Segment Start: RECORDS FOR THIS TASK
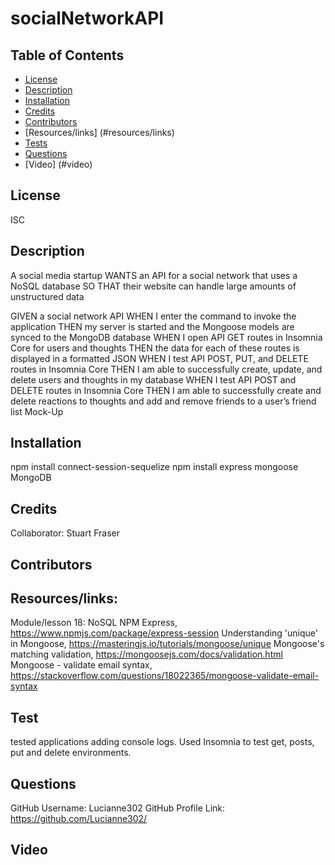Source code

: # socialNetworkAPI

## Table of Contents
* [License](#license)
* [Description](#description)
* [Installation](#installation)
* [Credits](#credits)
* [Contributors](#contributors)
* [Resources/links] (#resources/links)
* [Tests](#tests) 
* [Questions](#questions) 
* [Video] (#video)

## License
ISC

## Description
A social media startup WANTS an API for a social network that uses a NoSQL database SO THAT their website can handle large amounts of unstructured data

GIVEN a social network API
WHEN I enter the command to invoke the application
THEN my server is started and the Mongoose models are synced to the MongoDB database
WHEN I open API GET routes in Insomnia Core for users and thoughts
THEN the data for each of these routes is displayed in a formatted JSON
WHEN I test API POST, PUT, and DELETE routes in Insomnia Core
THEN I am able to successfully create, update, and delete users and thoughts in my database
WHEN I test API POST and DELETE routes in Insomnia Core
THEN I am able to successfully create and delete reactions to thoughts and add and remove friends to a user’s friend list
Mock-Up

## Installation
npm install connect-session-sequelize
npm install express
mongoose
MongoDB


## Credits
Collaborator: Stuart Fraser

## Contributors


## Resources/links:
Module/lesson 18: NoSQL 
NPM Express, https://www.npmjs.com/package/express-session 
Understanding 'unique' in Mongoose, https://masteringjs.io/tutorials/mongoose/unique 
Mongoose's matching validation, https://mongoosejs.com/docs/validation.html 
Mongoose - validate email syntax, https://stackoverflow.com/questions/18022365/mongoose-validate-email-syntax 


## Test
tested applications adding console logs. Used Insomnia to test get, posts, put and delete environments.  

## Questions
GitHub Username: Lucianne302 
GitHub Profile Link: https://github.com/Lucianne302/

## Video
Segment End: RECORDS FOR THIS TASK
EXERCISE GOAL
Pictures are to be left out; please print the rest of the records above word for word.

FINISHED EXERCISE
Source code

: # socialNetworkAPI

## Table of Contents
* [License](#license)
* [Description](#description)
* [Installation](#installation)
* [Credits](#credits)
* [Contributors](#contributors)
* [Resources/links] (#resources/links)
* [Tests](#tests) 
* [Questions](#questions) 
* [Video] (#video)

## License
ISC

## Description
A social media startup WANTS an API for a social network that uses a NoSQL database SO THAT their website can handle large amounts of unstructured data

GIVEN a social network API
WHEN I enter the command to invoke the application
THEN my server is started and the Mongoose models are synced to the MongoDB database
WHEN I open API GET routes in Insomnia Core for users and thoughts
THEN the data for each of these routes is displayed in a formatted JSON
WHEN I test API POST, PUT, and DELETE routes in Insomnia Core
THEN I am able to successfully create, update, and delete users and thoughts in my database
WHEN I test API POST and DELETE routes in Insomnia Core
THEN I am able to successfully create and delete reactions to thoughts and add and remove friends to a user’s friend list
Mock-Up

## Installation
npm install connect-session-sequelize
npm install express
mongoose
MongoDB


## Credits
Collaborator: Stuart Fraser

## Contributors


## Resources/links:
Module/lesson 18: NoSQL 
NPM Express, https://www.npmjs.com/package/express-session 
Understanding 'unique' in Mongoose, https://masteringjs.io/tutorials/mongoose/unique 
Mongoose's matching validation, https://mongoosejs.com/docs/validation.html 
Mongoose - validate email syntax, https://stackoverflow.com/questions/18022365/mongoose-validate-email-syntax 


## Test
tested applications adding console logs. Used Insomnia to test get, posts, put and delete environments.  

## Questions
GitHub Username: Lucianne302 
GitHub Profile Link: https://github.com/Lucianne302/

## Video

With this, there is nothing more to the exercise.